Pre-notification dilemmas

In 2011 I started to send “pre-notifications” about pending curl security vulnerabilities to the distros mailing list (back then it was still called linux-distros).

For several years we also asked them for CVE IDs for the new vulnerabilities that we were about to publish to the world. By notifying the distros ahead of time, the idea is that they get a little head-start to fix their curl packages so that at the day when we publish the vulnerabilities to the world, they can already provide curl upgrades.

The gap from us announcing a flaw until they offer curl upgrades could ideally be made a minimum.

The distros list’s rules forbid us to tell them more than 10 days before the planned release day. They call this an embargo as they are expected to not tell anyone who is not a mailing list member about these flaws.

During the last twelve plus years, I have told them about almost 130 pending curl vulnerabilities like this up until today.

Secrets are hard

For an open source project that has all its processes and test infrastructure public and open there are several challenges with how to deal with secrets, such as vulnerabilities and their corresponding fixes.

We recently updated our security process in the curl project: we have noticed that we have previously – several times – landed fixes to security problems that were defective and in some cases did not even fix the reported problem correctly. I believe one reason for this is that we had this policy to make the fix into a (public) pull-request no earlier than 48 hours before the pending release. 48 hours is enough to make all the tests and CI verify the fix, but it is a very short time window for the community to react or be able to test and find any problems with the fixes before the release goes out.

As an attempt to do better we have tweaked our policy. If a reported security problem is deemed to be of severity low or severity medium, we will instead allow and rather push for turning the fix into a public pull-request much earlier. We will however not mention the security aspect of the fix in the public communication about the pull-request, but only talk about the bugfix aspect.

This will allow us to merge fixes earlier in the release cycle. To give the bugfixes more time to mature and ripe in the repository before the pending release. It should increase the chances that we can do follow-up fixes and truly make it a good correction by the time we do the next release. Hopefully it leads to better releases with fewer regressions.

Of course the risk with this is that a malicious user somewhere finds out about a vulnerability this way, earlier than 48 hours before a release, and therefore gets an extended time window to perform nefarious actions. That is also why we limit this method to severity low and medium issues, as the ones rated more serious are deemed too dangerous to risk.

Policy vs policy

The week before we were about to ship the curl 8.0.0 release, I emailed the distros mailing list again like I have done so many times before and told them about the upcoming six(!) vulnerabilities we were about to reveal to the world.

This time turned out to be different.

Because of our updated policy where the fixes were already committed in a public git repository, the distros mailing list’s policy says that if there is a public commit they consider the issue to be public and thus they refuse to accept any embargo.

What they call embargo I of course call heads-up time.

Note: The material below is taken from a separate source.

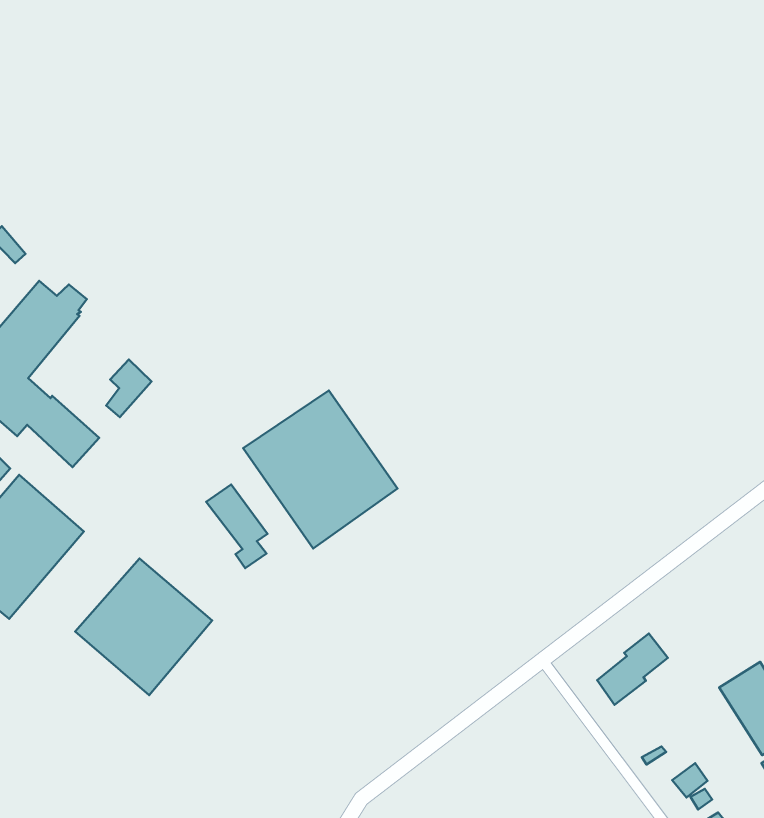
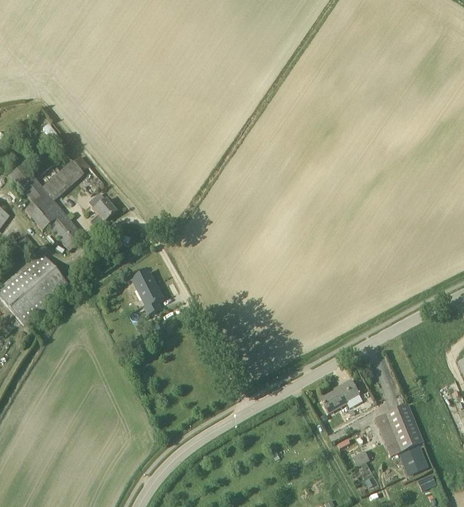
building: [243,391,397,548] -> none
building: [75,559,212,695] -> none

I argue that while the fixes are public, the actual vulnerabilities and the security issues those fixes rectify are not. It takes a serious effort and pretty good insights to just detect that one or more of the commits for the pending release are done because of a security problem and then even more so if you want to convert that suspicion into an actual attack vector.

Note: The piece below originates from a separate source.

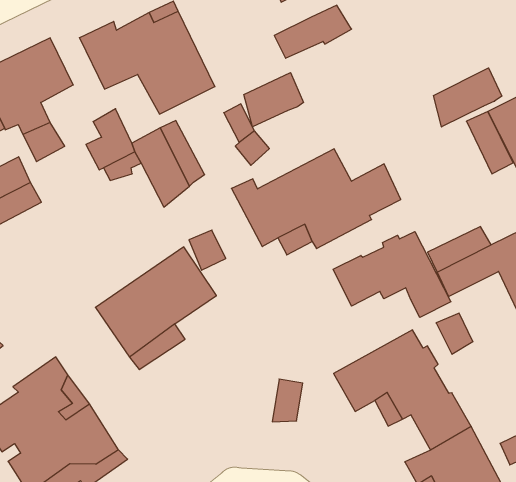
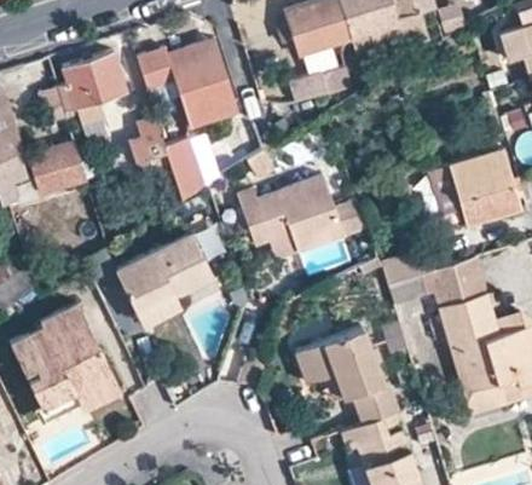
building: [433,68,502,127] -> none
building: [244,73,303,127] -> none
building: [333,232,451,317] -> none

They maintain that while they could make an exception for me/us this time, this is an exception and their policy says this is not acceptable for embargos.

If we make commits public before telling distros, we may not “ask for an embargo”.

So we won’t tell

I thought we were doing this for their benefit. I was under the impression that we actually helped distributors of open source operating systems by telling them ahead of time what was going to ship very soon that they might want to get a head-start on so that their users stay protected.

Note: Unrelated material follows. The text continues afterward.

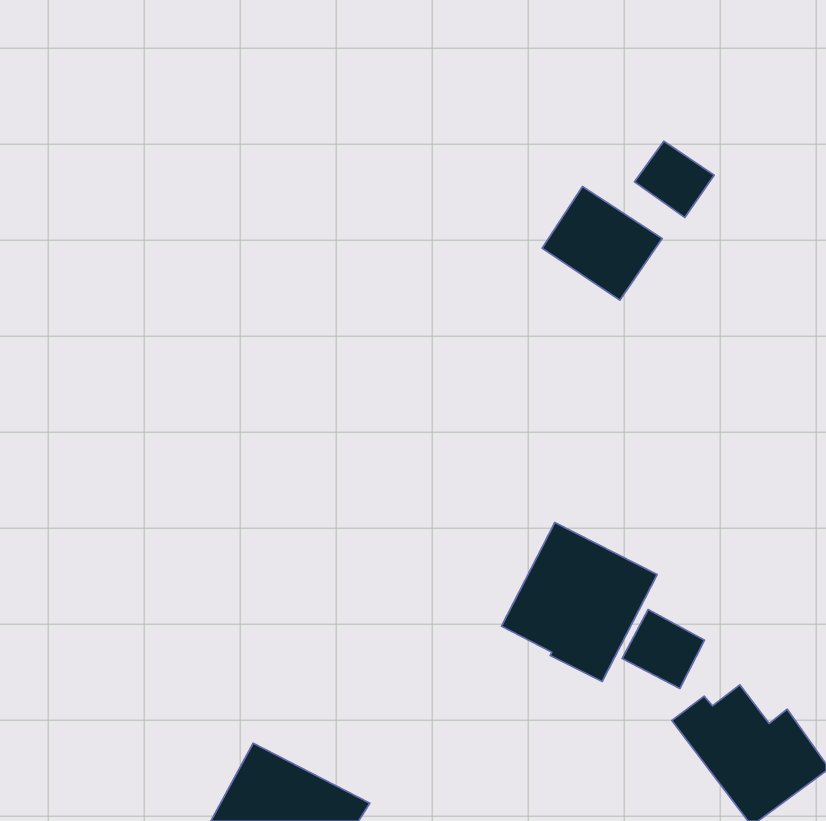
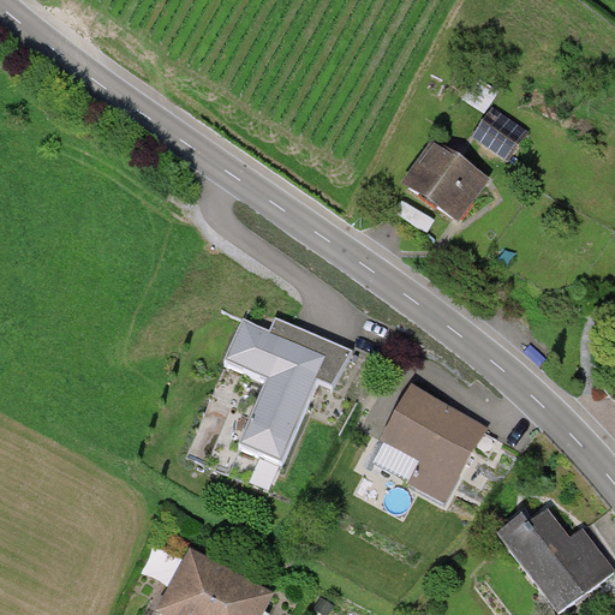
building: none -> [223,316,351,464]
building: [622,610,704,688] -> none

I have been told in very clear terms that they do not want to be notified about vulnerabilities ahead of time if the commits are public.

I have informed them that I will not tell them anymore until they change their minds because I think our updated security process can make our releases better and I think improving curl and making better releases is more important than telling distros ahead of time.

I cannot understand how this stubbornness makes anything better for them. For me, it takes away some amount of work so I will manage just fine. For curl users “in the wild”, this will probably mean that they will get security-patched curl releases from their distros a little slower in the future.

We rarely see curl vulnerabilities rated higher than medium so this means we will effectively stop emailing distros about pending flaws. We are still allowed to tell them about more criticality scored vulnerabilities but I must confess I feel less inclined to do that than I used to.

One thought on “Pre-notification dilemmas”

  1. This seems entirely reasonable. This reader is having a hard time being swayed by arguments about the Policy not justifying exceptions. Presumably this is based on concerns about a hypothetical slippery slopes of more people asking for exceptions.

    It seems to me that if the Policy finds itself preventing common sense sharing of information that benefits the distro, that may be a good time to adopt a more Wikipedia-like policy of seeing constructive contribution to the project as the actual goal, and Policy as a useful set of guidelines for the benefit of the project.

    If Policy is preventing positive contributions, contributions should take priority. And, perhaps, the guidelines should be updated to reflect that a hard set of rules fixed in advance may not have been able to predict the right way to handle the nuance of every potential future situation.

    One could become concerned, when a system of rules seems to take as its objective the application of the rules themselves, instead of the good functioning of the underlying project that justifies their existence.